No se trata de dinamitar derechos laborales ni de precarizar el empleo, sino de introducir criterios de eficiencia, mérito, imparcialidad, independencia y capacidad; de restablecer los controles que el poder político anuló para hacer de su capa un sayo y de acabar con una estructura insoportable en coste para el país. Mal síntoma es que cuando sin abrir tan siquiera la reflexión, alentados por la recuperación económica, la proximidad de elecciones y la urgencia de aplacar la indignación ciudadana, el Ministerio de Economía y los representantes sindicales hayan pactado ya la convocatoria de 67.000 plazas y un proceso para convertir a miles de interinos en fijos. Ese no debería ser el camino a seguir.

Pese a sus indudables carencias y a la necesidad de acometer cambios estructurales, el trabajo de nuestras administraciones es valioso, honesto y responsable.
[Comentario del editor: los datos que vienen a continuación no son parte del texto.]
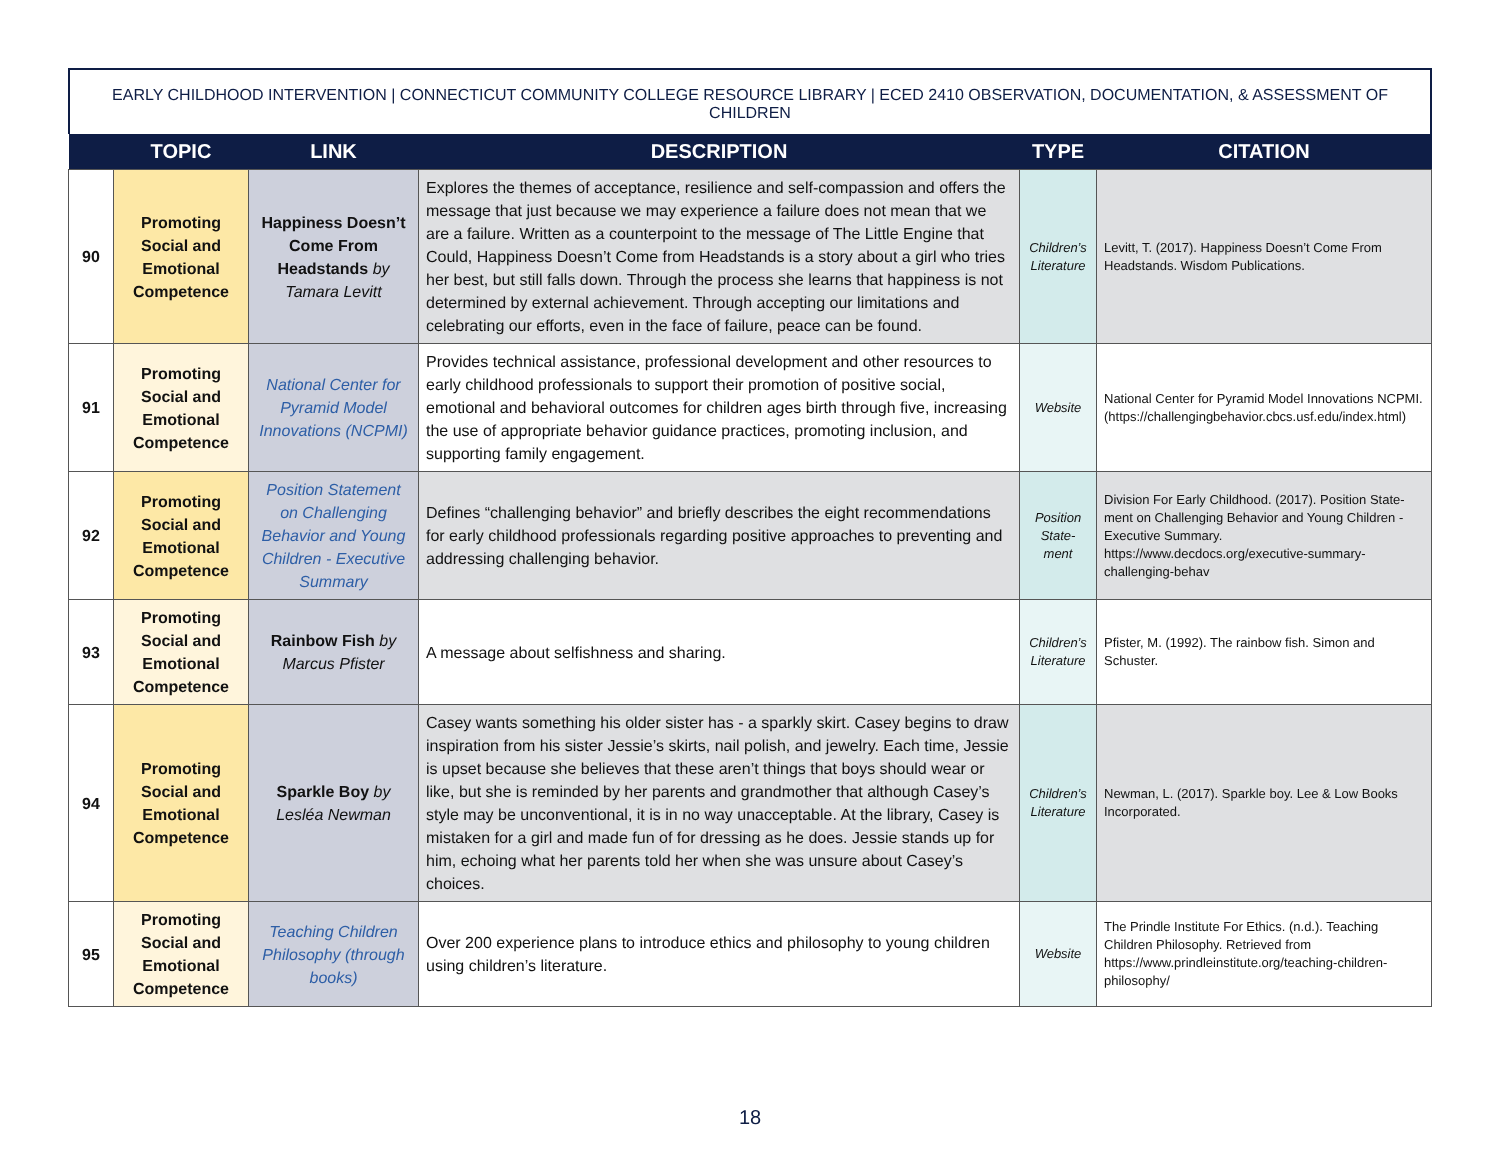EARLY CHILDHOOD INTERVENTION | CONNECTICUT COMMUNITY COLLEGE RESOURCE LIBRARY | ECED 2410 OBSERVATION, DOCUMENTATION, & ASSESSMENT OF CHILDREN
| | TOPIC | LINK | DESCRIPTION | TYPE | CITATION |
| --- | --- | --- | --- | --- | --- |
| 90 | Promoting Social and Emotional Competence | Happiness Doesn’t Come From Headstands by Tamara Levitt | Explores the themes of acceptance, resilience and self-compassion and offers the message that just because we may experience a failure does not mean that we are a failure. Written as a counterpoint to the message of The Little Engine that Could, Happiness Doesn’t Come from Headstands is a story about a girl who tries her best, but still falls down. Through the process she learns that happiness is not determined by external achievement. Through accepting our limitations and celebrating our efforts, even in the face of failure, peace can be found. | Children’s Literature | Levitt, T. (2017). Happiness Doesn’t Come From Headstands. Wisdom Publications. |
| 91 | Promoting Social and Emotional Competence | National Center for Pyramid Model Innovations (NCPMI) | Provides technical assistance, professional development and other resources to early childhood professionals to support their promotion of positive social, emotional and behavioral outcomes for children ages birth through five, increasing the use of appropriate behavior guidance practices, promoting inclusion, and supporting family engagement. | Website | National Center for Pyramid Model Innovations NCPMI. (https://challengingbehavior.cbcs.usf.edu/index.html) |
| 92 | Promoting Social and Emotional Competence | Position Statement on Challenging Behavior and Young Children - Executive Summary | Defines “challenging behavior” and briefly describes the eight recommendations for early childhood professionals regarding positive approaches to preventing and addressing challenging behavior. | Position State-ment | Division For Early Childhood. (2017). Position State-ment on Challenging Behavior and Young Children - Executive Summary. https://www.decdocs.org/executive-summary-challenging-behav |
| 93 | Promoting Social and Emotional Competence | Rainbow Fish by Marcus Pfister | A message about selfishness and sharing. | Children’s Literature | Pfister, M. (1992). The rainbow fish. Simon and Schuster. |
| 94 | Promoting Social and Emotional Competence | Sparkle Boy by Lesléa Newman | Casey wants something his older sister has - a sparkly skirt. Casey begins to draw inspiration from his sister Jessie’s skirts, nail polish, and jewelry. Each time, Jessie is upset because she believes that these aren’t things that boys should wear or like, but she is reminded by her parents and grandmother that although Casey’s style may be unconventional, it is in no way unacceptable. At the library, Casey is mistaken for a girl and made fun of for dressing as he does. Jessie stands up for him, echoing what her parents told her when she was unsure about Casey’s choices. | Children’s Literature | Newman, L. (2017). Sparkle boy. Lee & Low Books Incorporated. |
| 95 | Promoting Social and Emotional Competence | Teaching Children Philosophy (through books) | Over 200 experience plans to introduce ethics and philosophy to young children using children’s literature. | Website | The Prindle Institute For Ethics. (n.d.). Teaching Children Philosophy. Retrieved from https://www.prindleinstitute.org/teaching-children-philosophy/ |
18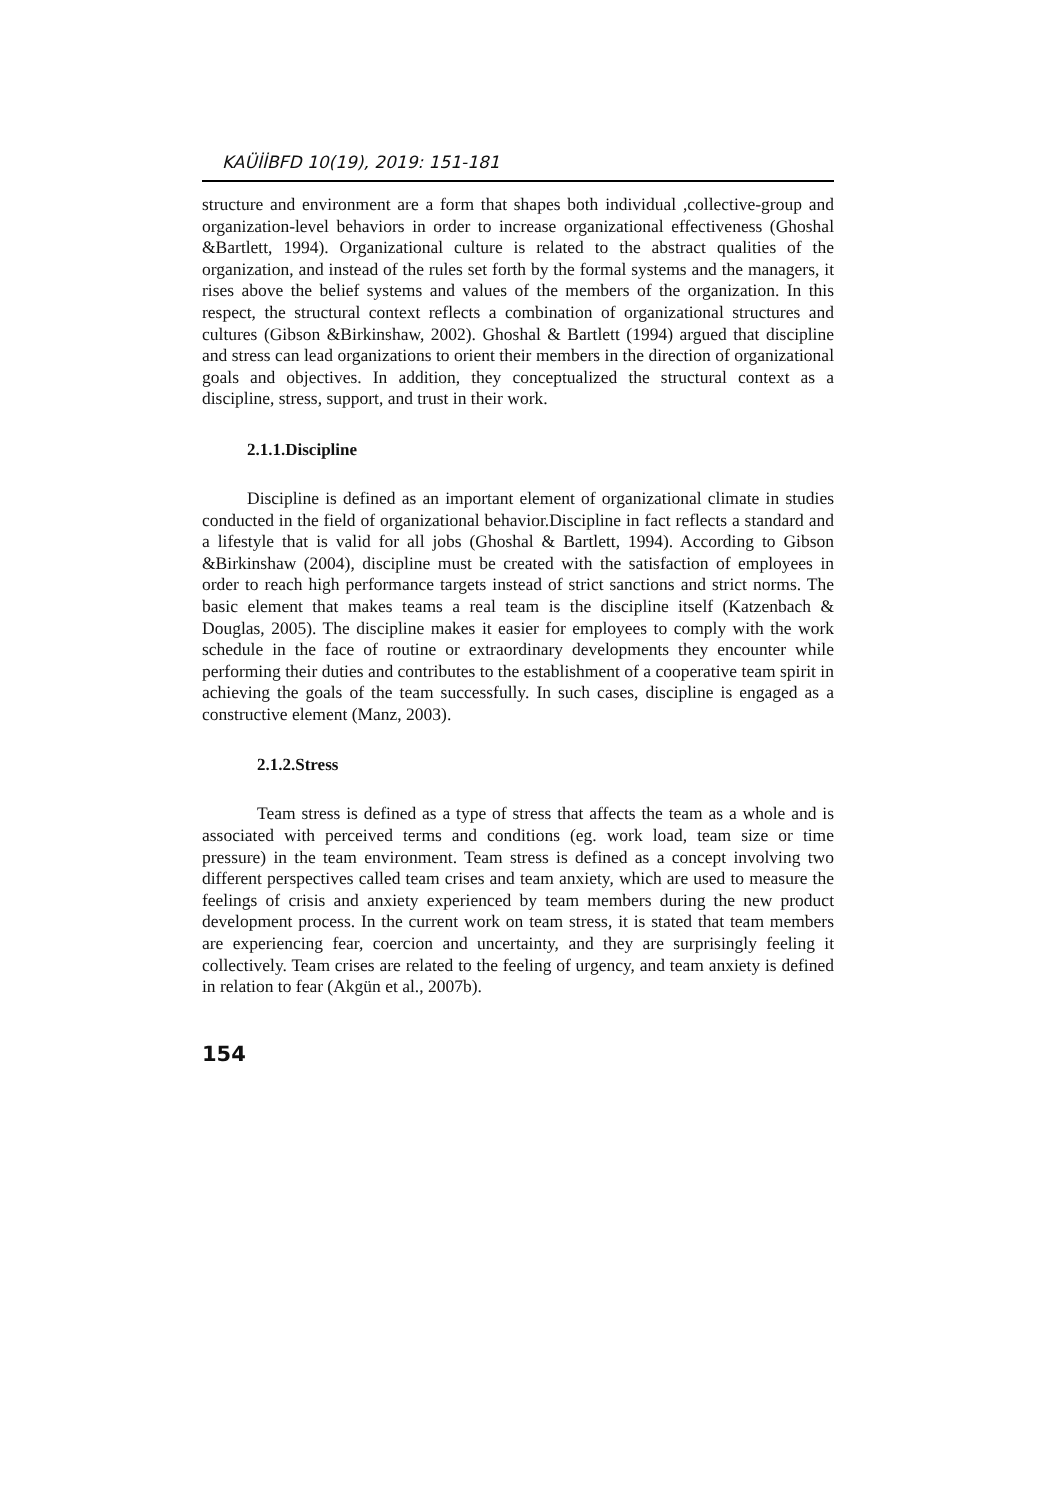KAÜİİBFD 10(19), 2019: 151-181
structure and environment are a form that shapes both individual ,collective-group and organization-level behaviors in order to increase organizational effectiveness (Ghoshal &Bartlett, 1994). Organizational culture is related to the abstract qualities of the organization, and instead of the rules set forth by the formal systems and the managers, it rises above the belief systems and values of the members of the organization. In this respect, the structural context reflects a combination of organizational structures and cultures (Gibson &Birkinshaw, 2002). Ghoshal & Bartlett (1994) argued that discipline and stress can lead organizations to orient their members in the direction of organizational goals and objectives. In addition, they conceptualized the structural context as a discipline, stress, support, and trust in their work.
2.1.1.Discipline
Discipline is defined as an important element of organizational climate in studies conducted in the field of organizational behavior.Discipline in fact reflects a standard and a lifestyle that is valid for all jobs (Ghoshal & Bartlett, 1994). According to Gibson &Birkinshaw (2004), discipline must be created with the satisfaction of employees in order to reach high performance targets instead of strict sanctions and strict norms. The basic element that makes teams a real team is the discipline itself (Katzenbach & Douglas, 2005). The discipline makes it easier for employees to comply with the work schedule in the face of routine or extraordinary developments they encounter while performing their duties and contributes to the establishment of a cooperative team spirit in achieving the goals of the team successfully. In such cases, discipline is engaged as a constructive element (Manz, 2003).
2.1.2.Stress
Team stress is defined as a type of stress that affects the team as a whole and is associated with perceived terms and conditions (eg. work load, team size or time pressure) in the team environment. Team stress is defined as a concept involving two different perspectives called team crises and team anxiety, which are used to measure the feelings of crisis and anxiety experienced by team members during the new product development process. In the current work on team stress, it is stated that team members are experiencing fear, coercion and uncertainty, and they are surprisingly feeling it collectively. Team crises are related to the feeling of urgency, and team anxiety is defined in relation to fear (Akgün et al., 2007b).
154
Por regla general funciona, gracias sin duda a la dedicación de tantos empleados públicos injustamente desacreditados, aunque en no pocas ocasiones con una lentitud exasperante, que deja a los contribuyentes inermes y atrapados en una tupida maraña burocrática. Sin embargo, corre el riesgo de caer en la irrelevancia y de perder su papel de intermediación entre el ciudadano y el interés general. La desafección hacia los partidos y las instituciones la debilita. Los mayores defensores de lo público deberían ser los más interesados en encarar la reforma. Con prudencia, sin saltos en el vacío, pero también con coraje, sumando voluntades, buscando acuerdos, e impulsando un paulatino pero inexorable cambio general de mentalidad. Si se consigue, estaremos más cerca de acertar en el diseño y la construcción de una Administración pública que sepa responder con agilidad y eficiencia a los desafíos de nuestro tiempo.